Whatever your point of view, I hope that you agree that George Barnard’s advice to look at things with different spectacles deepens our understanding of what is going on.

Stephen: Thanks so much for this post. I’m sharing a remark and a query that unfortunately do not grapple with your specific example at all, sorry–traveling (hopefully others will jump in). It seems to me that in order for “looking at things with different spectacles” to deepen “our understanding of what is going on” we require a meta-level perspective or standpoint for scrutiny. On the face of it, if it is “rather perverse” to make adjustments, I am guessing it cannot be simply because “an alternative exists that does not require us to do so”. There would have to be a reason based on relevant evidence. Anyway, I apologize for not being able to reflect directly on the example.
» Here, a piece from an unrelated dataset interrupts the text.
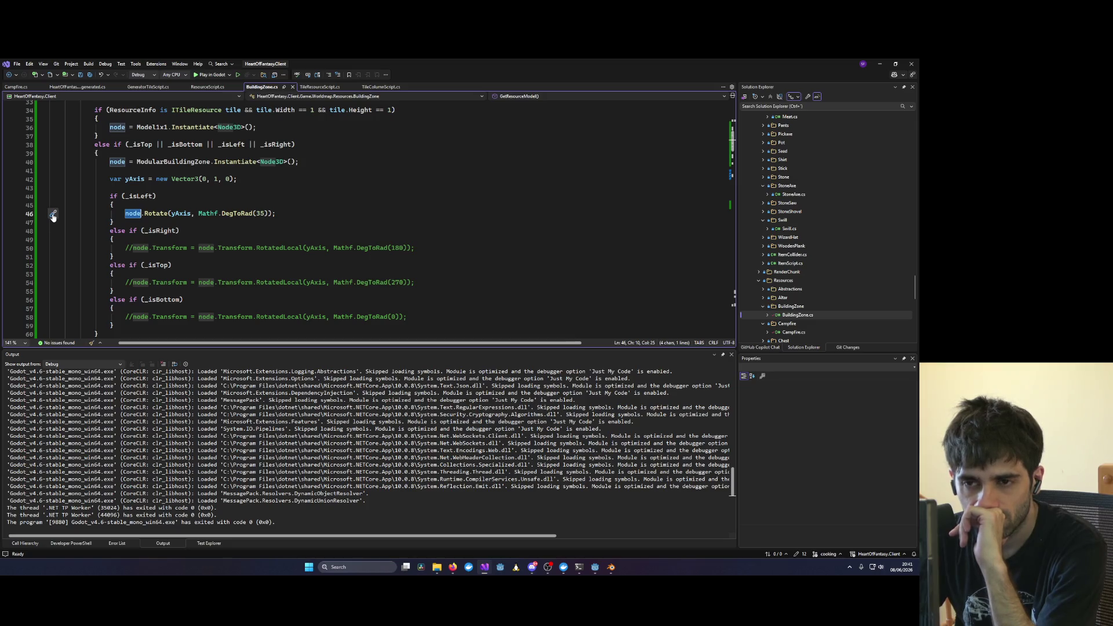
left_click(8, 214)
But before I forget, at some time I’d be curious to know about the “problems associated with Neyman confidence intervals that woke me to the problem of conditioning”. Were the problems akin to examples, 7 or 8, pp. 296-7. Cox D. R. and Mayo. D. (2010). “Objectivity and Conditionality in Frequentist Inference”? (I tried to paste a link).

Deborah: Perhaps I was too glib to say it was rather perverse. I had in mind an example of Don Berry’s in which he considers two researchers who run the same trial which, at each time point, gives exactly the same result, One of them, however, decided to look half way through. As it turns out the trial does not stop and continues to completion. However some alpha has been spent and she now discovers that although her colleague can claim significance she, with exactly the same results, cannot.
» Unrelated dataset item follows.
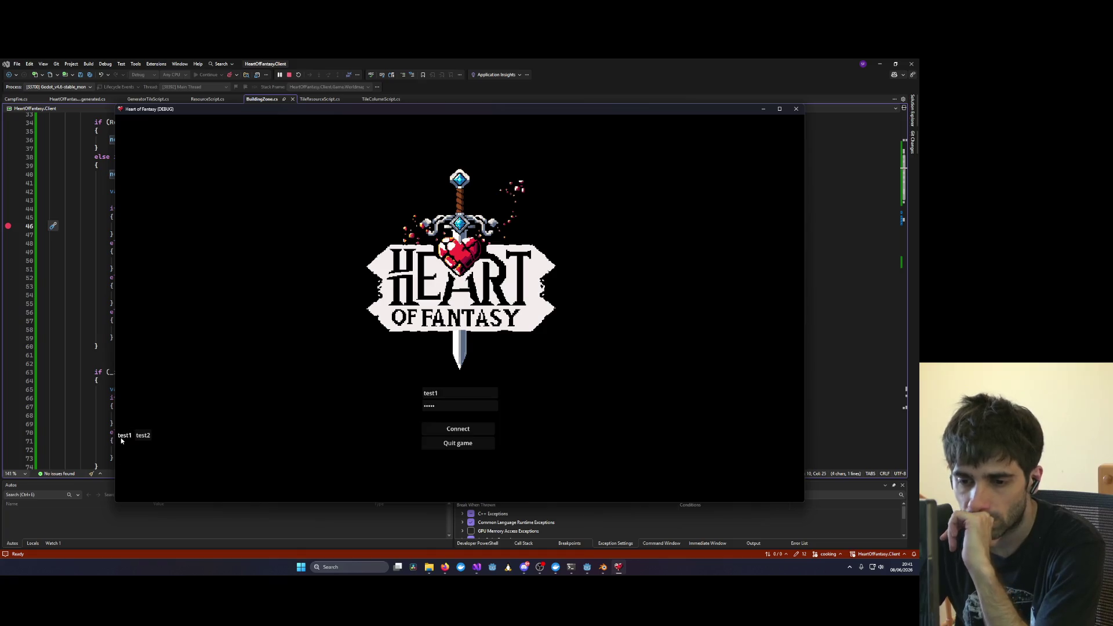
Step: Log in and enter the world, close the game, then relaunch it under the debugger and press Play
left_click(124, 436)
Funnily enough I think that any Bayesian ought to expect the two cases to be handled differently, since there is no explanation as to why the two researchers behaved differently unless they had different prior distributions or untilities. However, from one point of view the case is disturbing and so it is a ‘relief’ I think to find that there is a framework in which the results could be treated identically. This, by the way, does not mean that I think that this is the only framework in which such a result should be considered.

As regards George Barnard’s confidence interval example I shall have to do some digging and see what I can turn up. If I made any notes at the time I did not keep them.